Given data START

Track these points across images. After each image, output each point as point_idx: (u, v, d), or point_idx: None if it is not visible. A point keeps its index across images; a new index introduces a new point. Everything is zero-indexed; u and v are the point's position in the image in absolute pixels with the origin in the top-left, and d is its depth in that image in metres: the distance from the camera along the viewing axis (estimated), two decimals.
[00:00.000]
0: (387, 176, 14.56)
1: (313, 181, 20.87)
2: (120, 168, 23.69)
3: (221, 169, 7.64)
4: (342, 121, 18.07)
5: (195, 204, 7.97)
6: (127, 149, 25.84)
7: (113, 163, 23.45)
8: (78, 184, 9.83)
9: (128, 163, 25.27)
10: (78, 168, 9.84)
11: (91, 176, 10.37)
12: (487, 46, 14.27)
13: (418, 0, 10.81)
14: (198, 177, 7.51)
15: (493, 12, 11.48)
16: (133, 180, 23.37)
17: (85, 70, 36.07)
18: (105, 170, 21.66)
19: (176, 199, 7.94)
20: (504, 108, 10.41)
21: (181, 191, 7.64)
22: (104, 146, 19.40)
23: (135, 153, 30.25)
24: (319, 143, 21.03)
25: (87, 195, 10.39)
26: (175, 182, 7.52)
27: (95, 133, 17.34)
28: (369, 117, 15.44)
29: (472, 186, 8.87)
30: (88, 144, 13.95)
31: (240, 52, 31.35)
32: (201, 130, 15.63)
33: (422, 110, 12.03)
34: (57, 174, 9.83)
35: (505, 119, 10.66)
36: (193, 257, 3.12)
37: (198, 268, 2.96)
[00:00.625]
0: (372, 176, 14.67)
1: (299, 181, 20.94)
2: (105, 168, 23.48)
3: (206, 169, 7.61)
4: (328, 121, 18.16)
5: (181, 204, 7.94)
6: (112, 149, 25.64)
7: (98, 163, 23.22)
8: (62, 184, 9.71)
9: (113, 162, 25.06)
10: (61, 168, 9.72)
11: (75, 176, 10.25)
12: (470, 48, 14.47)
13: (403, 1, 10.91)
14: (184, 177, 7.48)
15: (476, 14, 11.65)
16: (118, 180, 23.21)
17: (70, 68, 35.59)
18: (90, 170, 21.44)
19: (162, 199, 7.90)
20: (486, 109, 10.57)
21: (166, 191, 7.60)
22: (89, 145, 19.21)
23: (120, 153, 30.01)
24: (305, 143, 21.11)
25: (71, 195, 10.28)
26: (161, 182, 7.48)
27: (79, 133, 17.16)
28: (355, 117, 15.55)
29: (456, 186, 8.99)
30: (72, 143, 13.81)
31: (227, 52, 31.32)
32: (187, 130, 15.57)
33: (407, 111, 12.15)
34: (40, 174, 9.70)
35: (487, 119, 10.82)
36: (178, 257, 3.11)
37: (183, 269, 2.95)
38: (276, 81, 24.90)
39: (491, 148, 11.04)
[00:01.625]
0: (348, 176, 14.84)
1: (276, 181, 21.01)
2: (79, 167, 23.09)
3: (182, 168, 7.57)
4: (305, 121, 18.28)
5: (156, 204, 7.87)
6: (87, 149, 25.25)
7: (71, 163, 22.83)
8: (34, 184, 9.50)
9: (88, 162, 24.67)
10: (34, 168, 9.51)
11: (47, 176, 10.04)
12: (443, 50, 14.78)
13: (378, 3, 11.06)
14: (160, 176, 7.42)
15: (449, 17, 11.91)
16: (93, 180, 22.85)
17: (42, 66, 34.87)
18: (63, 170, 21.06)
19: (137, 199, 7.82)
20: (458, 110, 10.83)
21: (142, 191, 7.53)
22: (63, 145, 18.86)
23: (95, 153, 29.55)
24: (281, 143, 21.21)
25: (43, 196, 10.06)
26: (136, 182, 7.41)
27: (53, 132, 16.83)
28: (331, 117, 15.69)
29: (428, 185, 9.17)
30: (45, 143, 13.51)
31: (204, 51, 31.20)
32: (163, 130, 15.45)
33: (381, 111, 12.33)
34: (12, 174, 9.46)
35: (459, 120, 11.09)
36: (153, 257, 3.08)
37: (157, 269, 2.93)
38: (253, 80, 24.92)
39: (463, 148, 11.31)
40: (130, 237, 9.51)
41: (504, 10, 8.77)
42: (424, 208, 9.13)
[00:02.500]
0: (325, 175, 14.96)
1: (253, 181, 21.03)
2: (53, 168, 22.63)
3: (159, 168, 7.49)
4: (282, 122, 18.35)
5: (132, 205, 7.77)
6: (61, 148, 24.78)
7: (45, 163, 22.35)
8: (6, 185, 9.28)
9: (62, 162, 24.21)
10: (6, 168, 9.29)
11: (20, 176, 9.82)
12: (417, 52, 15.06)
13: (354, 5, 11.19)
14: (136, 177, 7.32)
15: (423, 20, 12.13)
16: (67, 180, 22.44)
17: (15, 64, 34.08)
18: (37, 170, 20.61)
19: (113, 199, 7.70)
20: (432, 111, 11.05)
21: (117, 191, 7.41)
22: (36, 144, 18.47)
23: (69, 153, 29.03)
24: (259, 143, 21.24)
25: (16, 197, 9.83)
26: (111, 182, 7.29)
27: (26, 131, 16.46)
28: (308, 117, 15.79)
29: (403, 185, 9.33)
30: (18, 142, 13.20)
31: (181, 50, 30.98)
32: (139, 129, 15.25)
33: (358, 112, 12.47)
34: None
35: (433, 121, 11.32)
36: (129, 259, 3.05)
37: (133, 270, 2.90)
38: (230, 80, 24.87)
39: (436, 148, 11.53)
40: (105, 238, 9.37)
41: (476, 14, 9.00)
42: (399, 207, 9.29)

Given data END
Given data START

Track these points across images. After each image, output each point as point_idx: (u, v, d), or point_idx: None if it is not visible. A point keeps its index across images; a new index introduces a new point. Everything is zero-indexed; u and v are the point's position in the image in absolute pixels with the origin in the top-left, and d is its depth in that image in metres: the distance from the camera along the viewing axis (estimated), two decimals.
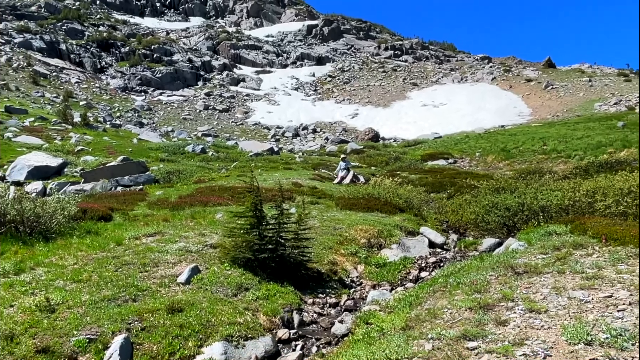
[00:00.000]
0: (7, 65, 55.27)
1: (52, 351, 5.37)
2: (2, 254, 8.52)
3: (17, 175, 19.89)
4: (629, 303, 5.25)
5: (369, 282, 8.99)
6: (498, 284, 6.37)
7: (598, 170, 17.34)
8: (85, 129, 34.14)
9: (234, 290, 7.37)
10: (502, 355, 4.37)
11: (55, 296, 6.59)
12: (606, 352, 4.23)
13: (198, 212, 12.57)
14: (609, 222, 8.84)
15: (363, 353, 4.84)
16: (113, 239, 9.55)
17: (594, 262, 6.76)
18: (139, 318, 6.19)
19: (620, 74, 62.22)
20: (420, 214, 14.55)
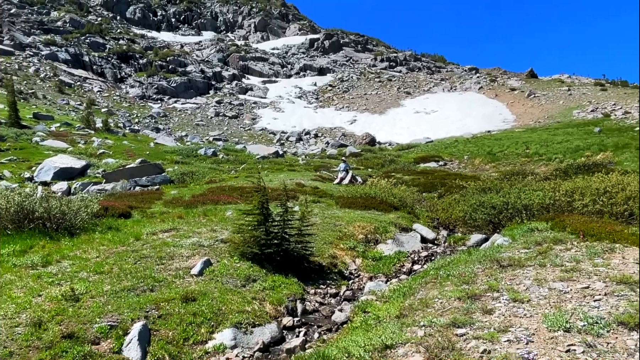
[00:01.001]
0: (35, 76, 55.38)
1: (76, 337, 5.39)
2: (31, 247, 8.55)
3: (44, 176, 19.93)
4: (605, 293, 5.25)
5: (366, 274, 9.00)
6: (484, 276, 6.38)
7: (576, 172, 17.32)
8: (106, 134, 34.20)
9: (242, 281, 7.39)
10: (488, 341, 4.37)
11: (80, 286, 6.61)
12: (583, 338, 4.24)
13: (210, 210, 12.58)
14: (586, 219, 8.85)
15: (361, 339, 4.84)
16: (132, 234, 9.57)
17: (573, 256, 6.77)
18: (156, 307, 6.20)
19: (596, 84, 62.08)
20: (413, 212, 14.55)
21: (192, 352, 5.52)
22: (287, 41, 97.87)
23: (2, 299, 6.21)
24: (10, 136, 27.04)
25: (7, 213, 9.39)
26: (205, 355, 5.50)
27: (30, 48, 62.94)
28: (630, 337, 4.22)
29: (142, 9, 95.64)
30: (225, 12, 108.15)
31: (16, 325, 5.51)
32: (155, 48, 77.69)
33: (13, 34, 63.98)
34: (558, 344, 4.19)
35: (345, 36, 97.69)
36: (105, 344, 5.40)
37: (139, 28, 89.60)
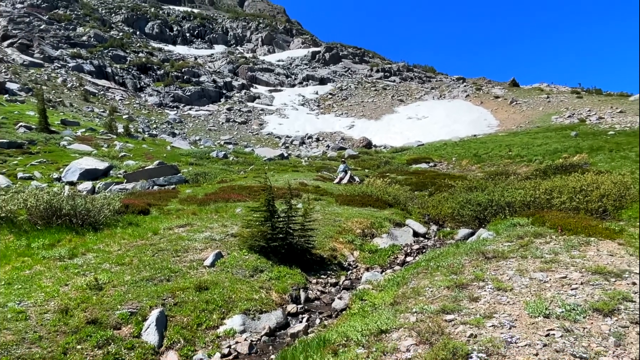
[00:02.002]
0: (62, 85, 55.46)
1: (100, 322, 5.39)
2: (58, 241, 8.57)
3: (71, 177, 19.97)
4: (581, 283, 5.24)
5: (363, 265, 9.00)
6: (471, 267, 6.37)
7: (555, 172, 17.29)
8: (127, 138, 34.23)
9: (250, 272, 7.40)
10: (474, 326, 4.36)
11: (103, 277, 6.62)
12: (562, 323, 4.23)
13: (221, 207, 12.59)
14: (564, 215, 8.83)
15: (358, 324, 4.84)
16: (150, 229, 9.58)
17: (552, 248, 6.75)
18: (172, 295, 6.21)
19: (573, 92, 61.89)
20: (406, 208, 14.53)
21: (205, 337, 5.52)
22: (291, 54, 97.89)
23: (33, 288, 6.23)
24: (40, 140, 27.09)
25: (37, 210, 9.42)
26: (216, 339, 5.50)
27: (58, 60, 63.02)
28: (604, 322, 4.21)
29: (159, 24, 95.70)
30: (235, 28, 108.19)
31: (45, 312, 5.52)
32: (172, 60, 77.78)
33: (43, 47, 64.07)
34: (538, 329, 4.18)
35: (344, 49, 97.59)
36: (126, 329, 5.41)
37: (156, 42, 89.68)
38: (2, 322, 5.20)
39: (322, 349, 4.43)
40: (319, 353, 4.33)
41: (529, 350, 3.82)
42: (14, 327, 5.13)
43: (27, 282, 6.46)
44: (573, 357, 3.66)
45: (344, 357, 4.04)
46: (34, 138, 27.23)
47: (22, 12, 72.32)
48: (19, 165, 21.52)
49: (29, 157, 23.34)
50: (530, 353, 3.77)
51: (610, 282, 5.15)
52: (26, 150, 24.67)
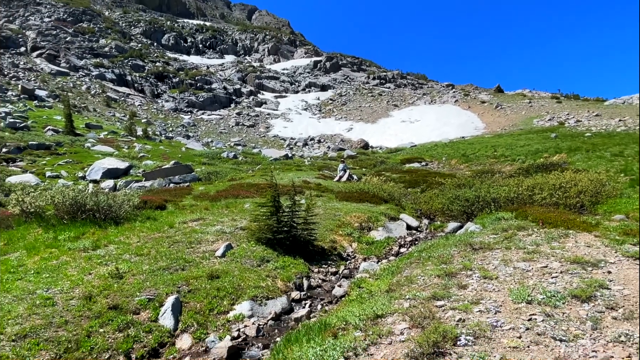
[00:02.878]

Given data END

• **What is being asked**:
When you reach the line containing "3: (17, 175, 19.89)" in the data above, start copying exactly, and stop after the line containing "20: (420, 214, 14.55)".

• **Result**:
3: (17, 175, 19.89)
4: (629, 303, 5.25)
5: (369, 282, 8.99)
6: (498, 284, 6.37)
7: (598, 170, 17.34)
8: (85, 129, 34.14)
9: (234, 290, 7.37)
10: (502, 355, 4.37)
11: (55, 296, 6.59)
12: (606, 352, 4.23)
13: (198, 212, 12.57)
14: (609, 222, 8.84)
15: (363, 353, 4.84)
16: (113, 239, 9.55)
17: (594, 262, 6.76)
18: (139, 318, 6.19)
19: (620, 74, 62.22)
20: (420, 214, 14.55)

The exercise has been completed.